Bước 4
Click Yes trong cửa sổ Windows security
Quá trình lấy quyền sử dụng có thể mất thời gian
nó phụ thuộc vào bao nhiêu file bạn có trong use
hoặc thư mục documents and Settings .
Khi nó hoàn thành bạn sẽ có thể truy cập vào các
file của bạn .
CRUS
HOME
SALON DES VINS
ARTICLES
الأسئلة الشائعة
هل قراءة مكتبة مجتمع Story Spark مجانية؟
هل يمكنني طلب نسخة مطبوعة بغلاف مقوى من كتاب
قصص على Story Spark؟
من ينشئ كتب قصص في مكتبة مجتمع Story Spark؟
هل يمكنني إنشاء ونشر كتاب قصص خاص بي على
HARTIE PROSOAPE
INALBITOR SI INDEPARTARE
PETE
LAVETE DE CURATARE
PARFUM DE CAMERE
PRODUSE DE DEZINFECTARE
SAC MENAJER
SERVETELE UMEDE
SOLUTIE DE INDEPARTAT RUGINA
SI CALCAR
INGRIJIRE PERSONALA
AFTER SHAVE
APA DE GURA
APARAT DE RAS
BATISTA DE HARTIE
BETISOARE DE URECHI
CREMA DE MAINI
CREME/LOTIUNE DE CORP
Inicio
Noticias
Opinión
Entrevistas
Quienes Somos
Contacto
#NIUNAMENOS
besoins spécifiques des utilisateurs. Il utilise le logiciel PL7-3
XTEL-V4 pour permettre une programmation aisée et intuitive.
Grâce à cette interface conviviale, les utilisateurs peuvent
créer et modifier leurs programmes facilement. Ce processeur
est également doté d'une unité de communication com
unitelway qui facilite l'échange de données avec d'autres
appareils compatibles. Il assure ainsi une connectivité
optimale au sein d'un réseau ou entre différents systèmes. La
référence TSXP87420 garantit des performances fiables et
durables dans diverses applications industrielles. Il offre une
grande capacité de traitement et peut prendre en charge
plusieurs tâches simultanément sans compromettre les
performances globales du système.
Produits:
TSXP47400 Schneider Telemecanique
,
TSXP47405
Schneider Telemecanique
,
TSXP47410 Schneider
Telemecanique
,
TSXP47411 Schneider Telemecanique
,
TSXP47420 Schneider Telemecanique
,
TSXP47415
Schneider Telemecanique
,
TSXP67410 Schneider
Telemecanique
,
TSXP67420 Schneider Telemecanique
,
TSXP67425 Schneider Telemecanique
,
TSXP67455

» What the exercise asks
Give every line from the start of the listing through the line containing "AFTER SHAVE", inclusive, as a JSON list of strings with one string per line and blank lines omitted.

» Written response
[
  "Bước 4",
  "Click Yes trong cửa sổ Windows security",
  "Quá trình lấy quyền sử dụng có thể mất thời gian",
  "nó phụ thuộc vào bao nhiêu file bạn có trong use",
  "hoặc thư mục documents and Settings .",
  "Khi nó hoàn thành bạn sẽ có thể truy cập vào các",
  "file của bạn .",
  "CRUS",
  "HOME",
  "SALON DES VINS",
  "ARTICLES",
  "الأسئلة الشائعة",
  "هل قراءة مكتبة مجتمع Story Spark مجانية؟",
  "هل يمكنني طلب نسخة مطبوعة بغلاف مقوى من كتاب",
  "قصص على Story Spark؟",
  "من ينشئ كتب قصص في مكتبة مجتمع Story Spark؟",
  "هل يمكنني إنشاء ونشر كتاب قصص خاص بي على",
  "HARTIE PROSOAPE",
  "INALBITOR SI INDEPARTARE",
  "PETE",
  "LAVETE DE CURATARE",
  "PARFUM DE CAMERE",
  "PRODUSE DE DEZINFECTARE",
  "SAC MENAJER",
  "SERVETELE UMEDE",
  "SOLUTIE DE INDEPARTAT RUGINA",
  "SI CALCAR",
  "INGRIJIRE PERSONALA",
  "AFTER SHAVE"
]